Exactly what the results mean for flu sufferers around the world is not clear.

The study included only young and middle-aged adults who, other than having a fairly mild case of the flu, were healthy. Tamiflu and another antiviral drug, Relenza (zanamivir), are usually reserved for people with severe cases, or those at high risk of flu complications like pneumonia.

The elderly and people with certain chronic health conditions, like heart or lung disease, are among those at high risk.

It was necessary to first study the effects of maxingshigan-yinqiaosan in low-risk people with milder cases of the flu, said Dr. Lixing Lao, a professor at the University of Maryland School of Medicine in Baltimore who was not involved in the research.

But that's also a limitation of the study, he noted.

"In people with severe illness, this herb may not work. We don't know yet," said Lao, who also directs the traditional Chinese medicine research program at the university's Center for Integrative Medicine.

And for healthy people with mild cases of the flu, there's the question of availability.

The herbs used in the study, which were heated and made into a beverage, have a long history of use in China for colds and flu.

They are also widely available in certain other countries, like Japan, Korea and Germany, according to Drs. Cheng Wang and Bin Cao of the Beijing Institute of Respiratory Medicine, who led the study.

It's possible, the researchers say, that maxingshigan-yinqiaosan could offer a flu-fighting alternative in certain places where Tamiflu is scarce -- like rural China.

But one of the key ingredients is ephedra, or ma huang, which is banned from use in dietary supplements in the U.S. and Canada. Those bans came after ephedra in weight-loss and body-building supplements was linked to heart attacks, strokes and deaths in some users.

That ban did not apply to ephedra's use in Chinese medicine, where small doses are mixed with other traditional herbs -- in contrast to the single, higher doses used in the banned supplements.

However, Americans cannot go to their local store and pull maxingshigan-yinqiaosan off the shelf. They would need to go to a traditional Chinese medicine practitioner, Lao said.

Properly using the right mix of herbs, he said, "requires some knowledge."

Lao said he was happy to see that a prestigious medical journal published a study on a traditional Chinese remedy as it is actually practiced -- combining small doses of different herbs.

"If you only look at one herb, it may not work," Lao told Reuters Health.

He also pointed out that the small herb doses used in practice limit the risk of side effects.

In this study, two of the 103 patients who used maxingshigan-yinqiaosan alone developed nausea and vomiting. There were no side effects reported in the other three study groups.
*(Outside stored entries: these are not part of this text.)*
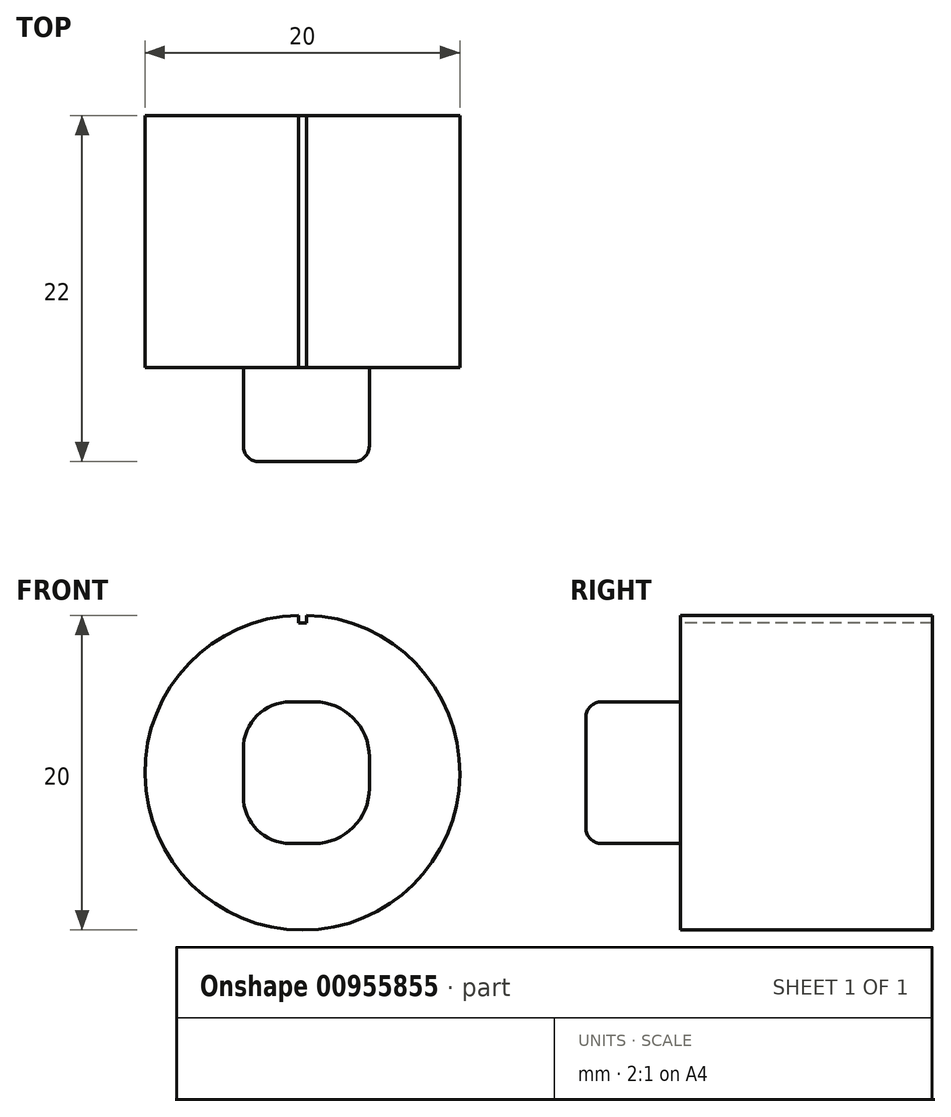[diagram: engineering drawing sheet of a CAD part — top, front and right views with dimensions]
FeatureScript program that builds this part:
annotation { "Feature Type Name" : "Feature", "Feature Type Description" : "" }
export const myFeature = defineFeature(function(context is Context, id is Id, definition is map)
    precondition{}
    {
        {
            var Q0;
            Q0=qCreatedBy(makeId("Front.planeOp"),FACE);
            var sketch = newSketch(context, id + "F0", { "sketchPlane" : qUnion([Q0])});
            skLineSegment(sketch, "E0.bottom", {"start": v(-0.5, 7.6) * mm, "end": v(1, 7.6) * mm});
            skLineSegment(sketch, "E0.top", {"start": v(-0.5, -1.4) * mm, "end": v(1, -1.4) * mm});
            skLineSegment(sketch, "E0.left", {"start": v(-3.5, 4.6) * mm, "end": v(-3.5, 1.6) * mm});
            skLineSegment(sketch, "E0.right", {"start": v(4.5, 4.1) * mm, "end": v(4.5, 2.1) * mm});
            skPoint(sketch, "E1.visualSharp", {"position": v(4.5, 7.6) * mm});
            skArc(sketch, "E1.filletArc", {"start": v(4.5, 4.1) * mm, "mid": v(3.47, 6.58) * mm, "end": v(1, 7.6) * mm});
            skPoint(sketch, "E2.visualSharp", {"position": v(4.5, -1.4) * mm});
            skArc(sketch, "E2.filletArc", {"start": v(1, -1.4) * mm, "mid": v(3.47, -0.37) * mm, "end": v(4.5, 2.1) * mm});
            skPoint(sketch, "E3.visualSharp", {"position": v(-3.5, -1.4) * mm});
            skArc(sketch, "E3.filletArc", {"start": v(-3.5, 1.6) * mm, "mid": v(-2.62, -0.52) * mm, "end": v(-0.5, -1.4) * mm});
            skPoint(sketch, "E4.visualSharp", {"position": v(-3.5, 7.6) * mm});
            skArc(sketch, "E4.filletArc", {"start": v(-0.5, 7.6) * mm, "mid": v(-2.62, 6.72) * mm, "end": v(-3.5, 4.6) * mm});
            skSolve(sketch);
        }
        {
            var Q0;
            Q0=makeQuery(id+"F0.imprint","IMPRINT",FACE,{"disambiguationData":[TD([[makeQuery(id+"F0.imprint","IMPRINT",EDGE,{"derivedFrom":sQuery(id+"F0.wireOp",EDGE,"E0.bottom")}),-1.0]])]});
            extrude(context, id + "F1", {"entities" : qUnion([Q0]), "depth" : 6 * mm, "offsetDistance" : 25 * mm});
        }
        {
            var Q0;
            Q0=makeQuery(id+"F1.opExtrude","CAP_FACE",FACE,{"disambiguationData":[OSD([sQuery(id+"F0.wireOp",EDGE,"E0.bottom"),sQuery(id+"F0.wireOp",EDGE,"E0.top"),sQuery(id+"F0.wireOp",EDGE,"E0.left"),sQuery(id+"F0.wireOp",EDGE,"E0.right"),sQuery(id+"F0.wireOp",EDGE,"E1.filletArc"),sQuery(id+"F0.wireOp",EDGE,"E2.filletArc"),sQuery(id+"F0.wireOp",EDGE,"E3.filletArc"),sQuery(id+"F0.wireOp",EDGE,"E4.filletArc")])],"isStart":false});
            fillet(context, id + "F2", {"entities" : qUnion([Q0]), "radius" : 1 * mm, "tangentPropagation" : true, "allowEdgeOverflow" : false});
        }
        {
            var Q0;
            Q0=makeQuery(id+"F1.opExtrude","CAP_FACE",FACE,{"disambiguationData":[OSD([sQuery(id+"F0.wireOp",EDGE,"E0.bottom"),sQuery(id+"F0.wireOp",EDGE,"E0.top"),sQuery(id+"F0.wireOp",EDGE,"E0.left"),sQuery(id+"F0.wireOp",EDGE,"E0.right"),sQuery(id+"F0.wireOp",EDGE,"E1.filletArc"),sQuery(id+"F0.wireOp",EDGE,"E2.filletArc"),sQuery(id+"F0.wireOp",EDGE,"E3.filletArc"),sQuery(id+"F0.wireOp",EDGE,"E4.filletArc")])],"isStart":true});
            var sketch = newSketch(context, id + "F3", { "sketchPlane" : qUnion([Q0])});
            skLineSegment(sketch, "E5", {"start": v(3.5, 3.1) * mm, "end": v(-4.5, 3.1) * mm});
            skLineSegment(sketch, "E6", {"start": v(-0.25, 7.6) * mm, "end": v(-0.25, -1.4) * mm});
            skCircle(sketch, "E7", {"center": v(-0.25, 3.1) * mm, "radius": 10 * mm});
            skSolve(sketch);
        }
        {
            var Q0;
            Q0=makeQuery(id+"F3.imprint","IMPRINT",FACE,{"disambiguationData":[TD([[makeQuery(id+"F3.imprint","IMPRINT",EDGE,{"derivedFrom":sQuery(id+"F3.wireOp",EDGE,"E7")}),1.0]])]});
            var Q1;
            {var subQ0=makeQuery(id+"F1.opExtrude","CAP_EDGE",EDGE,{"disambiguationData":[OSD([sQuery(id+"F0.wireOp",EDGE,"E3.filletArc")])],"isStart":true});Q1=makeQuery(id+"F3.imprint","IMPRINT",FACE,{"disambiguationData":[TD([[makeQuery(id+"F3.imprint","IMPRINT",EDGE,{"derivedFrom":subQ0}),-1.0]])]});}
            var Q2;
            {var subQ0=makeQuery(id+"F1.opExtrude","CAP_EDGE",EDGE,{"disambiguationData":[OSD([sQuery(id+"F0.wireOp",EDGE,"E2.filletArc")])],"isStart":true});Q2=makeQuery(id+"F3.imprint","IMPRINT",FACE,{"disambiguationData":[TD([[makeQuery(id+"F3.imprint","IMPRINT",EDGE,{"derivedFrom":subQ0}),-1.0]])]});}
            var Q3;
            Q3=makeQuery(id+"F3.imprint","IMPRINT",FACE,{"disambiguationData":[TD([[makeQuery(id+"F3.imprint","IMPRINT",EDGE,{"derivedFrom":sQuery(id+"F3.wireOp",EDGE,"E7")}),1.0]])]});
            var Q4;
            {var subQ0=makeQuery(id+"F1.opExtrude","CAP_EDGE",EDGE,{"disambiguationData":[OSD([sQuery(id+"F0.wireOp",EDGE,"E4.filletArc")])],"isStart":true});Q4=makeQuery(id+"F3.imprint","IMPRINT",FACE,{"disambiguationData":[TD([[makeQuery(id+"F3.imprint","IMPRINT",EDGE,{"derivedFrom":subQ0}),-1.0]])]});}
            var Q5;
            {var subQ0=makeQuery(id+"F1.opExtrude","CAP_EDGE",EDGE,{"disambiguationData":[OSD([sQuery(id+"F0.wireOp",EDGE,"E1.filletArc")])],"isStart":true});Q5=makeQuery(id+"F3.imprint","IMPRINT",FACE,{"disambiguationData":[TD([[makeQuery(id+"F3.imprint","IMPRINT",EDGE,{"derivedFrom":subQ0}),-1.0]])]});}
            extrude(context, id + "F4", {"entities" : qUnion([Q0, Q1, Q2, Q3, Q4, Q5]), "operationType" : NewBodyOperationType.ADD, "depth" : 16 * mm, "offsetDistance" : 25 * mm});
        }
        {
            var Q0;
            Q0=makeQuery(id+"F4.opExtrude","CAP_FACE",FACE,{"disambiguationData":[OSD([sQuery(id+"F3.wireOp",EDGE,"E7")])],"isStart":true});
            var sketch = newSketch(context, id + "F5", { "sketchPlane" : qUnion([Q0])});
            skLineSegment(sketch, "E8", {"start": v(0.25, 7.6) * mm, "end": v(0.25, 14.48) * mm});
            skLineSegment(sketch, "E9.bottom", {"start": v(0, 13.1) * mm, "end": v(0.5, 13.1) * mm});
            skLineSegment(sketch, "E9.top", {"start": v(0, 12.6) * mm, "end": v(0.5, 12.6) * mm});
            skLineSegment(sketch, "E9.left", {"start": v(0, 13.1) * mm, "end": v(0, 12.6) * mm});
            skLineSegment(sketch, "E9.right", {"start": v(0.5, 13.1) * mm, "end": v(0.5, 12.6) * mm});
            skSolve(sketch);
        }
        {
            var Q0;
            {var subQ0=sQuery(id+"F5.wireOp",EDGE,"E9.top");var subQ5=sQuery(id+"F5.wireOp",EDGE,"E9.left");var subQ6=makeQuery(id+"F5.imprint","INTERSECT",VERTEX,{"derivedFrom":[subQ0,subQ5]});Q0=makeQuery(id+"F5.imprint","IMPRINT",FACE,{"disambiguationData":[TD([[makeQuery(id+"F5.imprint","IMPRINT",EDGE,{"disambiguationData":[TD([[subQ6,-1.0]])],"derivedFrom":subQ0}),1.0]])]});}
            var Q1;
            {var subQ0=sQuery(id+"F5.wireOp",EDGE,"E9.top");var subQ5=sQuery(id+"F5.wireOp",EDGE,"E9.right");var subQ7=makeQuery(id+"F5.imprint","INTERSECT",VERTEX,{"derivedFrom":[subQ0,subQ5]});Q1=makeQuery(id+"F5.imprint","IMPRINT",FACE,{"disambiguationData":[TD([[makeQuery(id+"F5.imprint","IMPRINT",EDGE,{"disambiguationData":[TD([[subQ7,1.0]])],"derivedFrom":subQ0}),1.0]])]});}
            extrude(context, id + "F6", {"entities" : qUnion([Q0, Q1]), "operationType" : NewBodyOperationType.REMOVE, "oppositeDirection" : true, "depth" : 25 * mm, "offsetDistance" : 25 * mm});
        }
    });
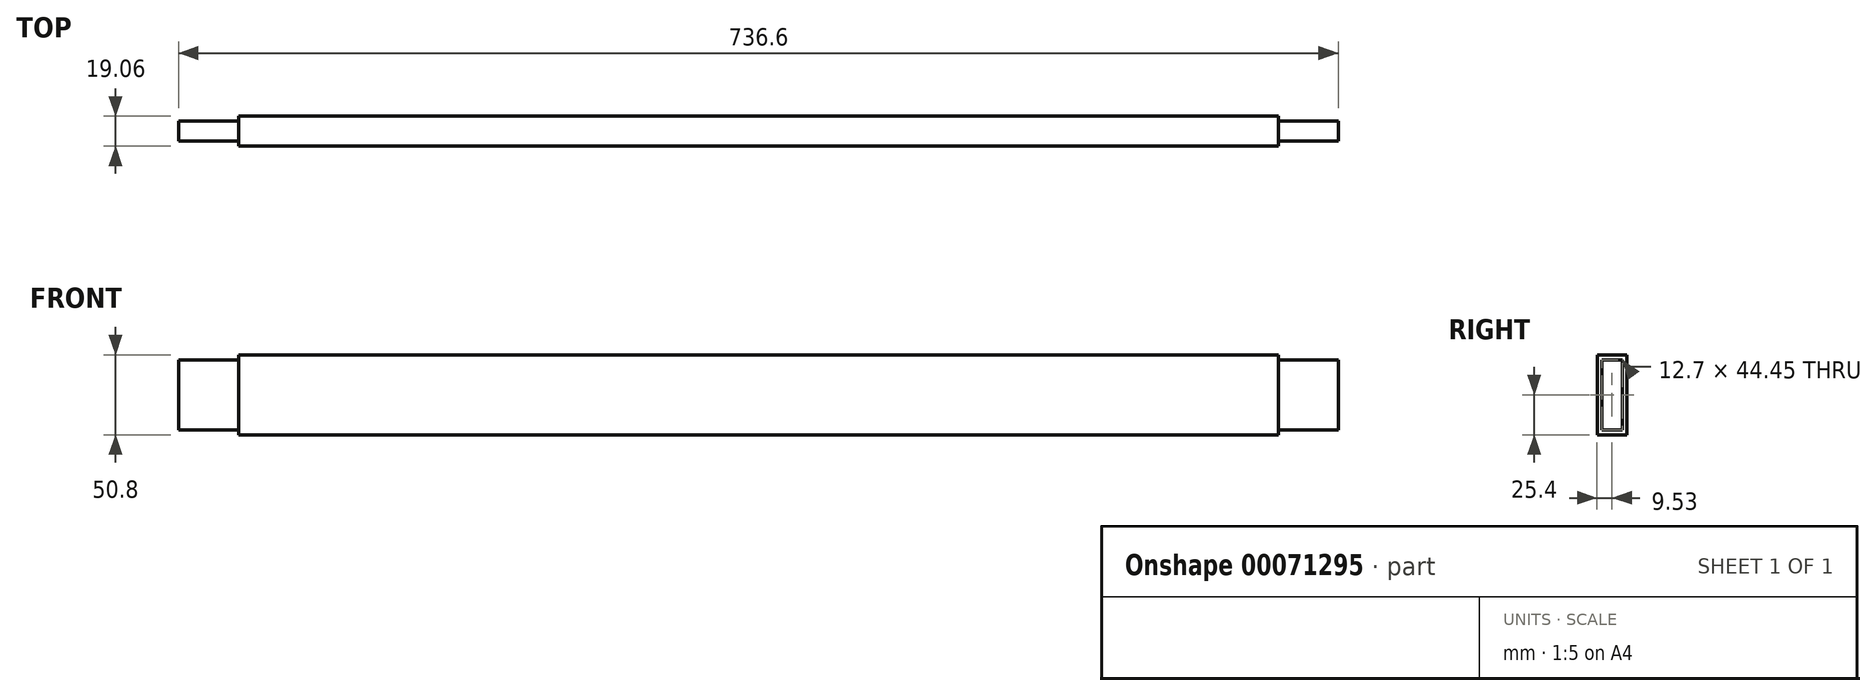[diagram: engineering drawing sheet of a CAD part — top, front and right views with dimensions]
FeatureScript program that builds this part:
annotation { "Feature Type Name" : "Feature", "Feature Type Description" : "" }
export const myFeature = defineFeature(function(context is Context, id is Id, definition is map)
    precondition{}
    {
        {
            var Q0;
            Q0=qCreatedBy(makeId("Front.planeOp"),FACE);
            var sketch = newSketch(context, id + "F0", { "sketchPlane" : qUnion([Q0])});
            skLineSegment(sketch, "E0.bottom", {"start": v(-330.2, 25.4) * mm, "end": v(330.2, 25.4) * mm});
            skLineSegment(sketch, "E0.top", {"start": v(-330.2, -25.4) * mm, "end": v(330.2, -25.4) * mm});
            skLineSegment(sketch, "E0.left", {"start": v(-330.2, 25.4) * mm, "end": v(-330.2, -25.4) * mm});
            skLineSegment(sketch, "E0.right", {"start": v(330.2, 25.4) * mm, "end": v(330.2, -25.4) * mm});
            skSolve(sketch);
        }
        {
            var Q0;
            Q0=makeQuery(id+"F0.imprint","IMPRINT",FACE,{"disambiguationData":[TD([[makeQuery(id+"F0.imprint","IMPRINT",EDGE,{"derivedFrom":sQuery(id+"F0.wireOp",EDGE,"E0.bottom")}),-1.0]])]});
            extrude(context, id + "F1", {"entities" : qUnion([Q0]), "endBound" : BoundingType.SYMMETRIC, "depth" : 19.05 * mm});
        }
        {
            var Q0;
            Q0=makeQuery(id+"F1.opExtrude","SWEPT_FACE",FACE,{"disambiguationData":[OSD([sQuery(id+"F0.wireOp",EDGE,"E0.right")])]});
            var sketch = newSketch(context, id + "F2", { "sketchPlane" : qUnion([Q0])});
            skLineSegment(sketch, "E1.bottom", {"start": v(-6.35, 22.22) * mm, "end": v(6.35, 22.22) * mm});
            skLineSegment(sketch, "E1.top", {"start": v(-6.35, -22.23) * mm, "end": v(6.35, -22.23) * mm});
            skLineSegment(sketch, "E1.left", {"start": v(-6.35, 22.22) * mm, "end": v(-6.35, -22.23) * mm});
            skLineSegment(sketch, "E1.right", {"start": v(6.35, 22.22) * mm, "end": v(6.35, -22.23) * mm});
            skSolve(sketch);
        }
        {
            var Q0;
            Q0=makeQuery(id+"F1.opExtrude","SWEPT_FACE",FACE,{"disambiguationData":[OSD([sQuery(id+"F0.wireOp",EDGE,"E0.left")])]});
            var sketch = newSketch(context, id + "F3", { "sketchPlane" : qUnion([Q0])});
            skLineSegment(sketch, "E2.bottom", {"start": v(-6.35, 22.23) * mm, "end": v(6.35, 22.23) * mm});
            skLineSegment(sketch, "E2.top", {"start": v(-6.35, -22.23) * mm, "end": v(6.35, -22.23) * mm});
            skLineSegment(sketch, "E2.left", {"start": v(-6.35, 22.23) * mm, "end": v(-6.35, -22.23) * mm});
            skLineSegment(sketch, "E2.right", {"start": v(6.35, 22.23) * mm, "end": v(6.35, -22.23) * mm});
            skSolve(sketch);
        }
        {
            var Q0;
            Q0 = qSketchRegion(id + "F2", true);
            var Q1;
            Q1=makeQuery(id+"F3.imprint","IMPRINT",FACE,{"disambiguationData":[TD([[makeQuery(id+"F3.imprint","IMPRINT",EDGE,{"derivedFrom":sQuery(id+"F3.wireOp",EDGE,"E2.bottom")}),-1.0]])]});
            extrude(context, id + "F4", {"entities" : qUnion([Q0, Q1]), "operationType" : NewBodyOperationType.ADD, "depth" : 38.1 * mm});
        }
        {
            var Q0;
            Q0=makeQuery(id+"F3.imprint","IMPRINT",FACE,{"disambiguationData":[TD([[makeQuery(id+"F3.imprint","IMPRINT",EDGE,{"derivedFrom":sQuery(id+"F3.wireOp",EDGE,"E2.bottom")}),-1.0]])]});
            extrude(context, id + "F5", {"entities" : qUnion([Q0]), "operationType" : NewBodyOperationType.ADD, "depth" : 38.1 * mm});
        }
    });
The H1N1 swine flu broke out in 2009 and quickly spread around the world, killing more than 18,000 people, according to the World Health Organization (WHO).

The WHO declared the H1N1 flu pandemic over in August of last year, but H1N1 has now taken over as the main seasonal flu strain in circulation around the world.

The U.S. Centers for Disease Control and Prevention (CDC) recommends Tamiflu and Relenza for treating the flu in people who are very sick or at high risk of complications.

But in general, the agency says, flu sufferers who are otherwise healthy do not need the drugs. They can recover by getting plenty of rest and fluids, and using over-the-counter remedies like acetaminophen for fever.

According to Lao, the current findings are a "good first step" in showing through a controlled clinical trial that traditional Chinese herbs may also battle flu symptoms.

The CDC stresses, however, that the best defense against the flu is the flu vaccine. Experts recommend that everyone older than six months receive a yearly flu shot, which now includes a vaccine against H1N1.